His face forms a question mark.

‘It clashes with the pastry stage of my competition. I can't miss that. I'm so sorry.'

The look on his face changes from incomprehension to derision. If eyebrows can sneer that is what his are doing.

‘April in Paris versus pies in Buckinghamshire?' His voice drips with sarcasm. ‘Your choice, my love, your choice. I would have thought you would have welcomed a romantic break away – quite aside from the opportunity to support your husband. But no, you go back to making pastry.'

A hard ball of fury forms in her chest. She wants to scream at him; to puncture his self-righteousness, and point out that he could support her for a change. It is on the tip of her tongue to suggest that Gabby Arkwright might be partial to April in Paris but she cannot bring herself to go there. Instead, she takes a deep breath and wills herself to be calm. When her voice emerges, she is surprised by its steeliness.

‘I do support you, Nigel, of course I do. But I need to do this.'

Her tone remains firm; no hint of beseeching here.

‘I am not going to give this up even though I won't be able to cheer you over the finishing line.

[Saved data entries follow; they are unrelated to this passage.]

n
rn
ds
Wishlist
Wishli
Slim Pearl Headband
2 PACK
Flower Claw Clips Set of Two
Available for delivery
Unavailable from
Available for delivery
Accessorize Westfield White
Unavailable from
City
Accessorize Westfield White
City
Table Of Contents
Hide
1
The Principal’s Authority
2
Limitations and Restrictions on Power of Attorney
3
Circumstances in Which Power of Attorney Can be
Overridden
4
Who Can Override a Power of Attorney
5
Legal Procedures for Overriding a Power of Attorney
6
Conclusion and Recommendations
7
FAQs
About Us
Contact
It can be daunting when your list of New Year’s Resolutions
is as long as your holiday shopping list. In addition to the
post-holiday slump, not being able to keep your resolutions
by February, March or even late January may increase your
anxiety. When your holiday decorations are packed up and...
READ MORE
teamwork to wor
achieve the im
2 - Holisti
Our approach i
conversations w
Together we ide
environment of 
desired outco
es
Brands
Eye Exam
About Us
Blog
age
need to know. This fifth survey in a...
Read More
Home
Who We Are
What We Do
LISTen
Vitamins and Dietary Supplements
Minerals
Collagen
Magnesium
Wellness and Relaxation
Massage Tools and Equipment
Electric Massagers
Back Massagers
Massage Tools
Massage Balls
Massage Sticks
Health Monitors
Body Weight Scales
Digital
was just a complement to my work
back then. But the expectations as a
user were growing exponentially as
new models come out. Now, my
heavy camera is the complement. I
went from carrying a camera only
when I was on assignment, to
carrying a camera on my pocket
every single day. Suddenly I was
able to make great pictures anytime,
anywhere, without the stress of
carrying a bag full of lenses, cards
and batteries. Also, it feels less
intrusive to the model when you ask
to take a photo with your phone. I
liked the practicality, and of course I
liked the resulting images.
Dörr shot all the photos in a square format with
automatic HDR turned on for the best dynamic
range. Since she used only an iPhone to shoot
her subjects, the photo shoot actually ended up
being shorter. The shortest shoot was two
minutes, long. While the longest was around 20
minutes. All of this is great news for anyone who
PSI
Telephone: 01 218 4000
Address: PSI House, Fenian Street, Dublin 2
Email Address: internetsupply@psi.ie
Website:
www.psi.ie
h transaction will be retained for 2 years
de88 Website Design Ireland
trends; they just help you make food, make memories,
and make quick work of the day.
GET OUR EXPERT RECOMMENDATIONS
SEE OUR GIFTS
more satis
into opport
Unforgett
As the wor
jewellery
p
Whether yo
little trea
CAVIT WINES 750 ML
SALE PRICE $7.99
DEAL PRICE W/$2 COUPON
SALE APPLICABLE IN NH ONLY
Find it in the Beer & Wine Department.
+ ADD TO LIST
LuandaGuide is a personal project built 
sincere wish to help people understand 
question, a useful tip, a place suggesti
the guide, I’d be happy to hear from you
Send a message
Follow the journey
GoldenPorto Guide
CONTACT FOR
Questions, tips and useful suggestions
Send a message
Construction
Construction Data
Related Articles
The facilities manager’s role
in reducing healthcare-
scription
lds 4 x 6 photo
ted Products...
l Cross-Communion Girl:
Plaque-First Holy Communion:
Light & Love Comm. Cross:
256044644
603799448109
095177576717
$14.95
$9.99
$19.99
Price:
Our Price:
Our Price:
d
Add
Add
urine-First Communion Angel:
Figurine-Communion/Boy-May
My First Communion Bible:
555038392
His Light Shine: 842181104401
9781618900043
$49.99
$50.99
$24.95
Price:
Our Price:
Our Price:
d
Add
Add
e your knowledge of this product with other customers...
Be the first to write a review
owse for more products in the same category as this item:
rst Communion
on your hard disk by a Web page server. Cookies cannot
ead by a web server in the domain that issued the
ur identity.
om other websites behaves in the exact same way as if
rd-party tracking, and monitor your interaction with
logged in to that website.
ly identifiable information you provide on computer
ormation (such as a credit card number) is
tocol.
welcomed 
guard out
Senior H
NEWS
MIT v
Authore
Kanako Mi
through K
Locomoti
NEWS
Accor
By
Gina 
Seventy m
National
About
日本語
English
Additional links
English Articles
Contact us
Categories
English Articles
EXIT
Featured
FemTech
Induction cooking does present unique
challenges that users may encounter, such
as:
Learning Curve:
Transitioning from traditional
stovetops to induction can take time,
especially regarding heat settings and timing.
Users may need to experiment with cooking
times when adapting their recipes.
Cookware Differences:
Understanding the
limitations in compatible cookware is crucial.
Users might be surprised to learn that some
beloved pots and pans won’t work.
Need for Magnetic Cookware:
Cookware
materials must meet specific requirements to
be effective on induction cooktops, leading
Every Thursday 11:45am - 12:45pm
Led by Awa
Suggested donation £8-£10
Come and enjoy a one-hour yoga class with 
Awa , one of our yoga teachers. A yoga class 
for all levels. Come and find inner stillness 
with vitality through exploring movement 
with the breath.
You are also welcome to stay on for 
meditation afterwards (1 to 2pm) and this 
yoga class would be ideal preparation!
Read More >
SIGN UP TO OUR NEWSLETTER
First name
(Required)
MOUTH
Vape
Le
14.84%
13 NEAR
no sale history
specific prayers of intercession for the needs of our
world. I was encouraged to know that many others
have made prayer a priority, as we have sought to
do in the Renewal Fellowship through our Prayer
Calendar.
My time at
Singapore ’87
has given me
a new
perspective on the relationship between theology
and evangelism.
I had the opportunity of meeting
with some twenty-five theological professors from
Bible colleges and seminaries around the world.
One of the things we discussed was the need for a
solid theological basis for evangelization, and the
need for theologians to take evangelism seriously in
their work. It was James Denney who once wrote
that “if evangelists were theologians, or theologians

I'm very sorry but I do need to do this.'

The silence goes on far longer than she would have expected. Derision has drained from his face and his expression is one of incomprehension once more.

Jenny walks from the bedroom feeling visibly taller; her head raised high, her footsteps brisker than usual. It is only once she is in the sanctity of the kitchen that she notices her hands are shaking.